[Collected data]
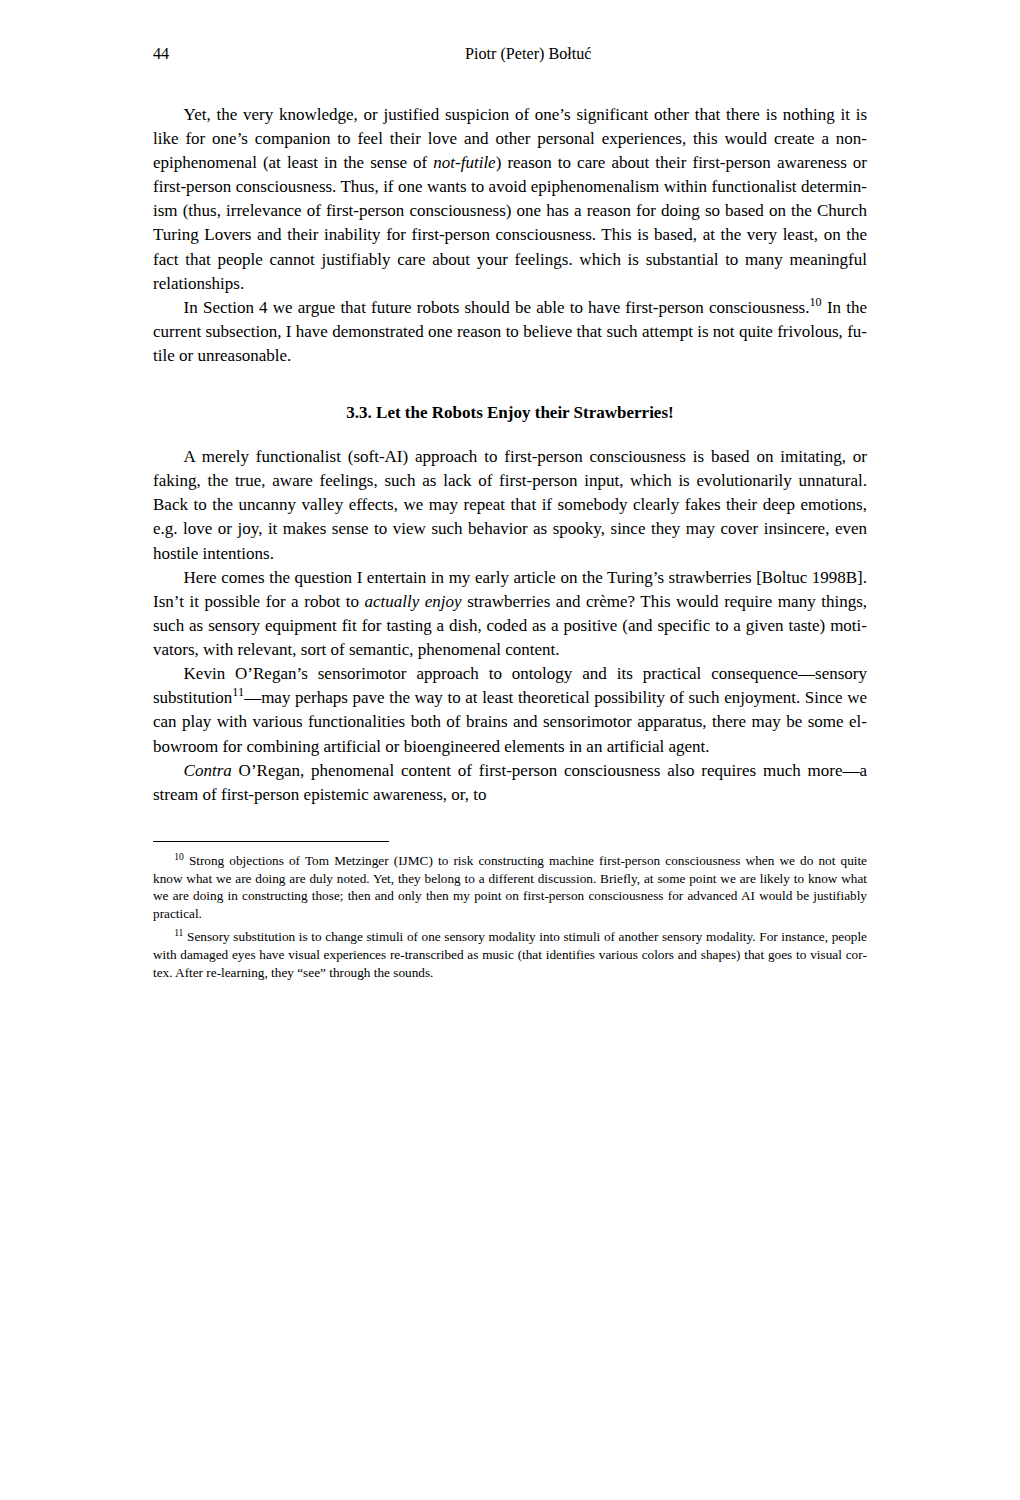44 Piotr (Peter) Bołtuć
Yet, the very knowledge, or justified suspicion of one’s significant other that there is nothing it is like for one’s companion to feel their love and other personal experiences, this would create a non-epiphenomenal (at least in the sense of not-futile) reason to care about their first-person awareness or first-person consciousness. Thus, if one wants to avoid epiphenomenalism within functionalist determinism (thus, irrelevance of first-person consciousness) one has a reason for doing so based on the Church Turing Lovers and their inability for first-person consciousness. This is based, at the very least, on the fact that people cannot justifiably care about your feelings. which is substantial to many meaningful relationships.
In Section 4 we argue that future robots should be able to have first-person consciousness.10 In the current subsection, I have demonstrated one reason to believe that such attempt is not quite frivolous, futile or unreasonable.
3.3. Let the Robots Enjoy their Strawberries!
A merely functionalist (soft-AI) approach to first-person consciousness is based on imitating, or faking, the true, aware feelings, such as lack of first-person input, which is evolutionarily unnatural. Back to the uncanny valley effects, we may repeat that if somebody clearly fakes their deep emotions, e.g. love or joy, it makes sense to view such behavior as spooky, since they may cover insincere, even hostile intentions.
Here comes the question I entertain in my early article on the Turing’s strawberries [Boltuc 1998B]. Isn’t it possible for a robot to actually enjoy strawberries and crème? This would require many things, such as sensory equipment fit for tasting a dish, coded as a positive (and specific to a given taste) motivators, with relevant, sort of semantic, phenomenal content.
Kevin O’Regan’s sensorimotor approach to ontology and its practical consequence—sensory substitution11—may perhaps pave the way to at least theoretical possibility of such enjoyment. Since we can play with various functionalities both of brains and sensorimotor apparatus, there may be some elbowroom for combining artificial or bioengineered elements in an artificial agent.
Contra O’Regan, phenomenal content of first-person consciousness also requires much more—a stream of first-person epistemic awareness, or, to
10 Strong objections of Tom Metzinger (IJMC) to risk constructing machine first-person consciousness when we do not quite know what we are doing are duly noted. Yet, they belong to a different discussion. Briefly, at some point we are likely to know what we are doing in constructing those; then and only then my point on first-person consciousness for advanced AI would be justifiably practical.
11 Sensory substitution is to change stimuli of one sensory modality into stimuli of another sensory modality. For instance, people with damaged eyes have visual experiences re-transcribed as music (that identifies various colors and shapes) that goes to visual cortex. After re-learning, they “see” through the sounds.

_DESCRIPTION OF THE TASK_: Return word for word the lines above from the line with "A merely functionalist" to the line with "Here comes the", including both and leaving out all others.

_RESPONSE TO THE EXERCISE_:
A merely functionalist (soft-AI) approach to first-person consciousness is based on imitating, or faking, the true, aware feelings, such as lack of first-person input, which is evolutionarily unnatural. Back to the uncanny valley effects, we may repeat that if somebody clearly fakes their deep emotions, e.g. love or joy, it makes sense to view such behavior as spooky, since they may cover insincere, even hostile intentions.
Here comes the question I entertain in my early article on the Turing’s strawberries [Boltuc 1998B]. Isn’t it possible for a robot to actually enjoy strawberries and crème? This would require many things, such as sensory equipment fit for tasting a dish, coded as a positive (and specific to a given taste) motivators, with relevant, sort of semantic, phenomenal content.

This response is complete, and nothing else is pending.